For lovers of Hebrew, the Jewish Daily Forward has a wonderful column called "Philologos." This week's column was on the Jewish New Year greeting "Shana Tova".
This week's column is packed with good information.
As a grammar buff, I took pleasure in his review of the ins and outs of the pluralization of feminine nouns in Hebrew. Pluralization of feminine nouns in Hebrew is surprisingly complex. The inconsistencies in the treatment of Hebrew feminine nouns reveals Hebrew's roots  in other Near Eastern languages.

Two comments:
Perhaps it is because of the constraints of a newspaper column, but Phililogos fails to distinguish between the different levels of Hebrew.

Phililogos writes:

"In the genitive, shana takes the feminine plural all the time, so that one says sh’not he-me’ah ha-esrim, “the years of the 20th century,” not sh’ney ha-me’ah ha-esrim, as one normally would with a masculinely pluralized noun. "

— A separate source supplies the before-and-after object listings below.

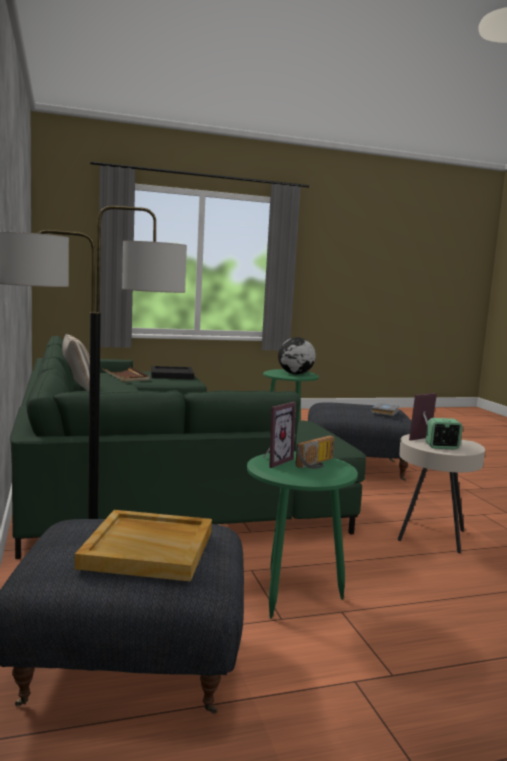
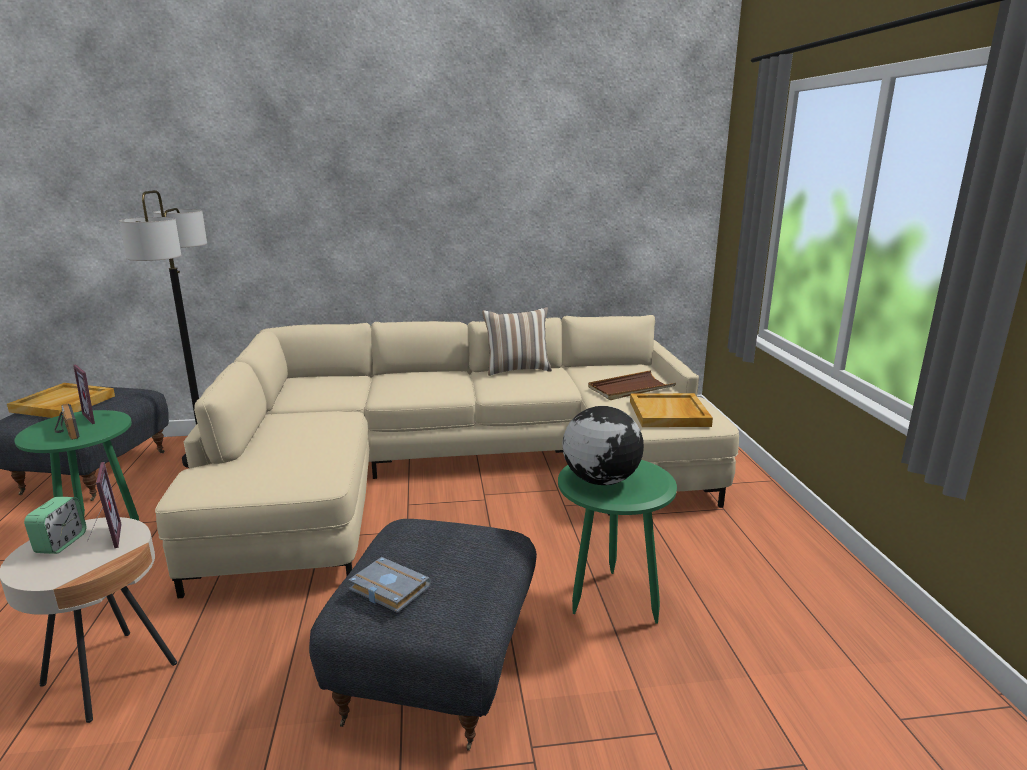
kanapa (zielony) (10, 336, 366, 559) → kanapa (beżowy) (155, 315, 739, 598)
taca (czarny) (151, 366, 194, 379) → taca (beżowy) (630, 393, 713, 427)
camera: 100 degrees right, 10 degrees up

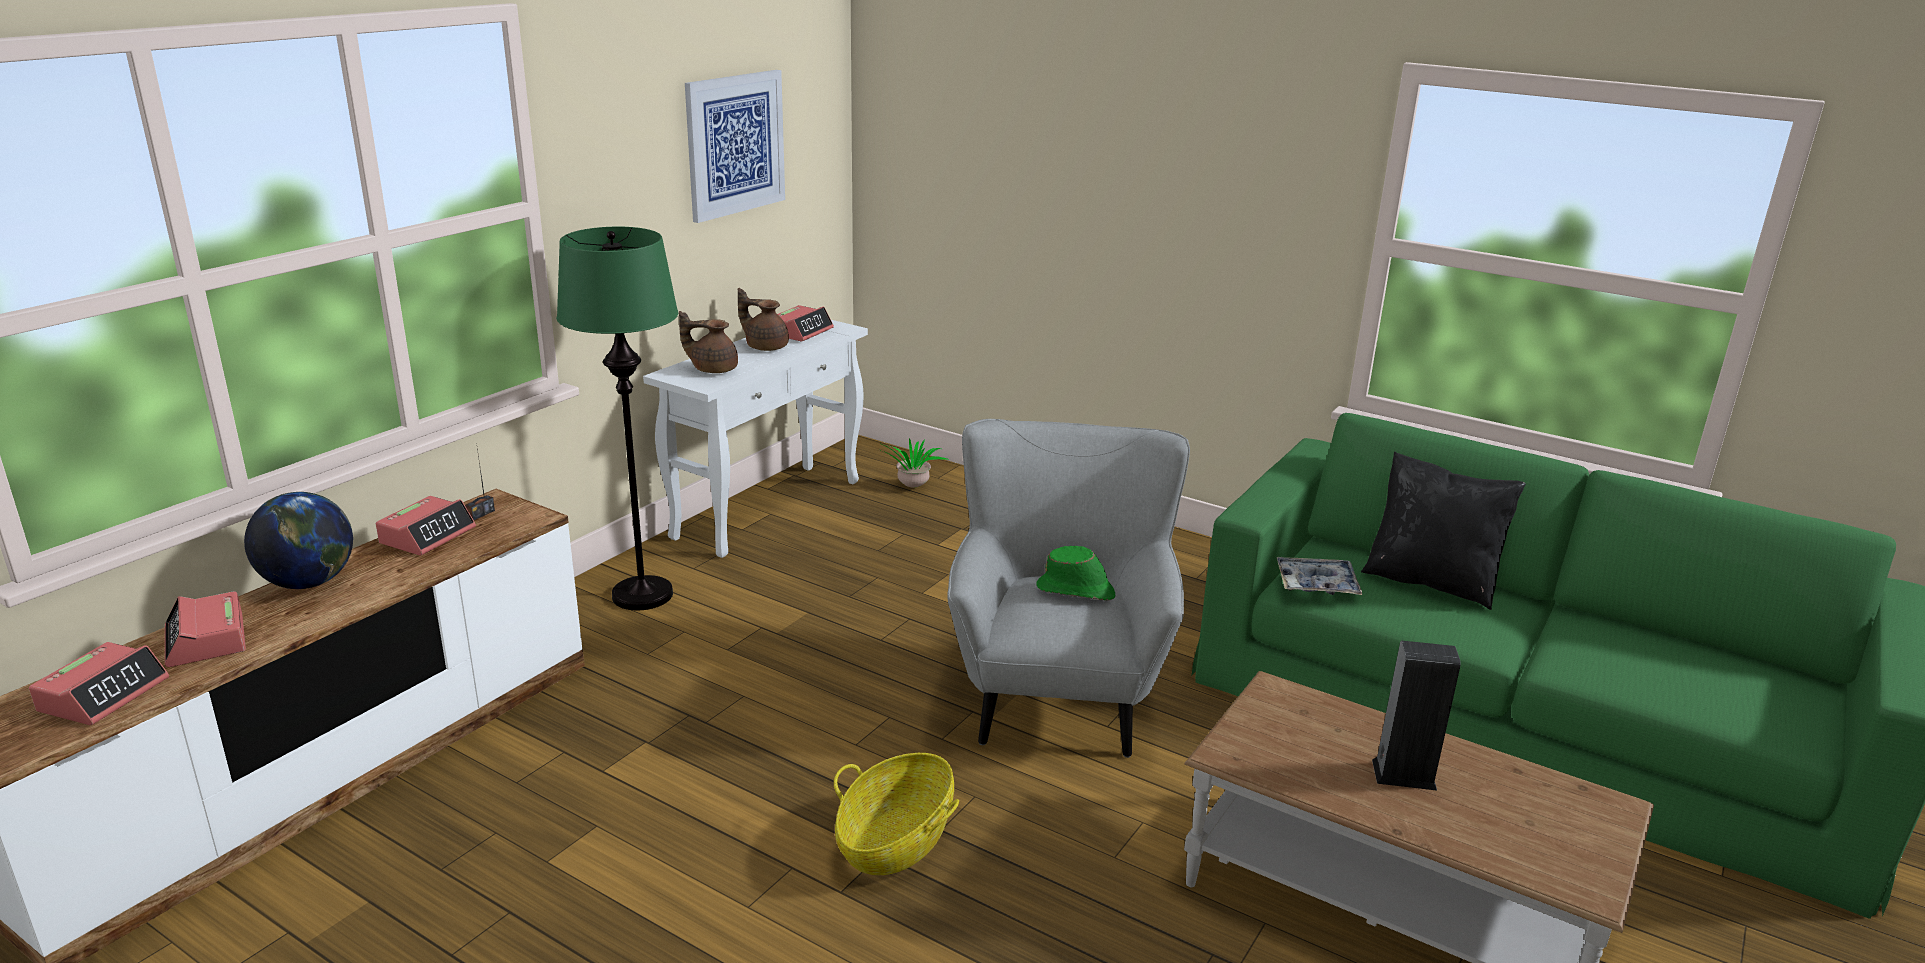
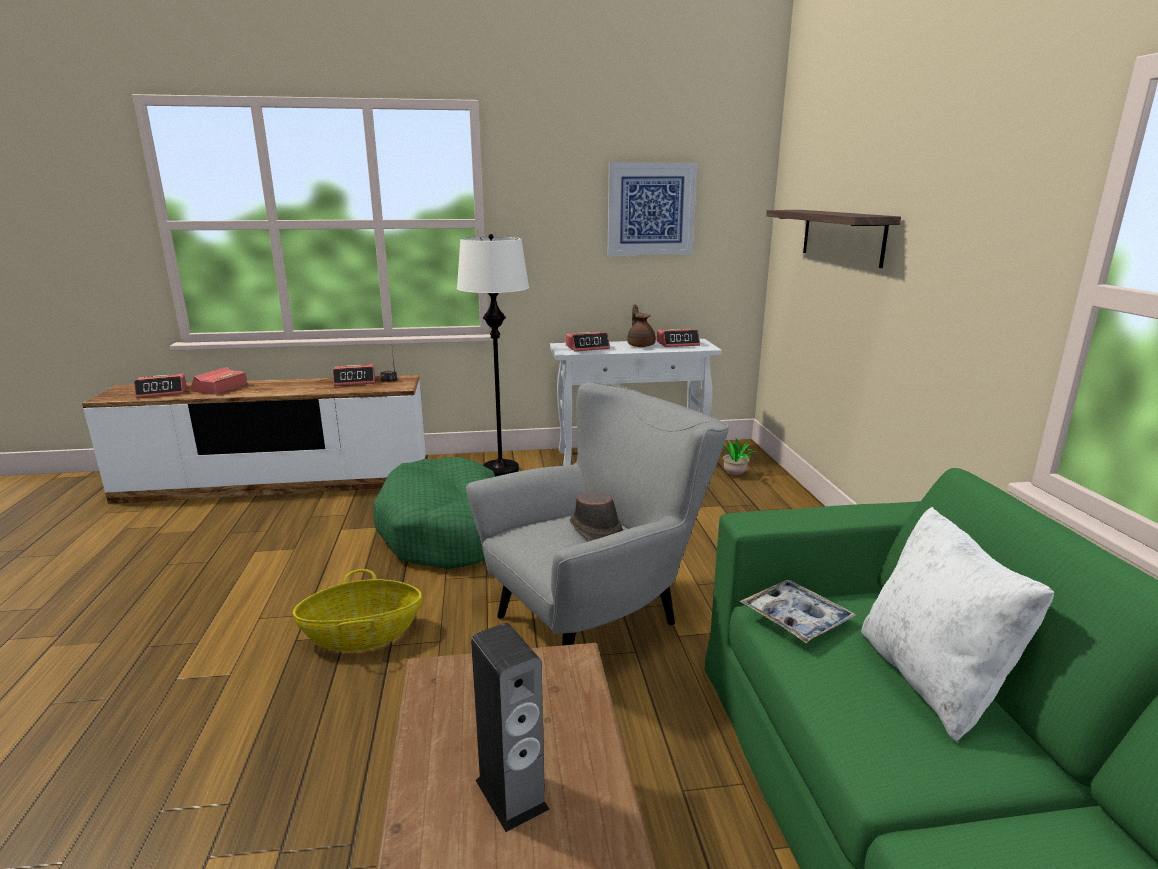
lampa stojąca (zielony) (556, 227, 678, 610) → lampa stojąca (biały) (457, 234, 529, 477)
imbryk (brązowy) (679, 311, 738, 373) → budzik (566, 332, 610, 351)
poduszka (czarny) (1361, 452, 1526, 610) → poduszka (biały) (861, 507, 1054, 743)
globus (244, 492, 353, 589) → -
kapelusz (zielony) (1037, 546, 1115, 601) → kapelusz (brązowy) (570, 492, 623, 541)
- → półka (766, 210, 901, 268)
- → legowisko (zielony) (373, 457, 495, 569)
camera: 50 degrees right, 5 degrees down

While that is true in Israeli Hebrew, this is not always the case in Biblical Hebrew. As in Genesis
 23:1 sh'ney chayey Sarah not sh'not chayey Sarah. (But sh'not in other places such as Deuteronomy 32:7)

Also, several of the irregular feminine nouns Philologos mentions, such as the segolate derekh, while being feminine in modern Hebrew can be either masculine or feminine in the Biblical Hebrew. The Talmud (the beginning of BT Kiddushun among many others) addresses the irregular gender of Biblical nouns. There are hundreds of nouns in the ambiguous category. In addition, there are many nouns that had one gender in Biblical Hebrew and switched in later, Rabbinic Hebrew.

As I said, I'm a grammar geek. This is my fun.

Shana Tova to all, however you choose to genderize and pluralize!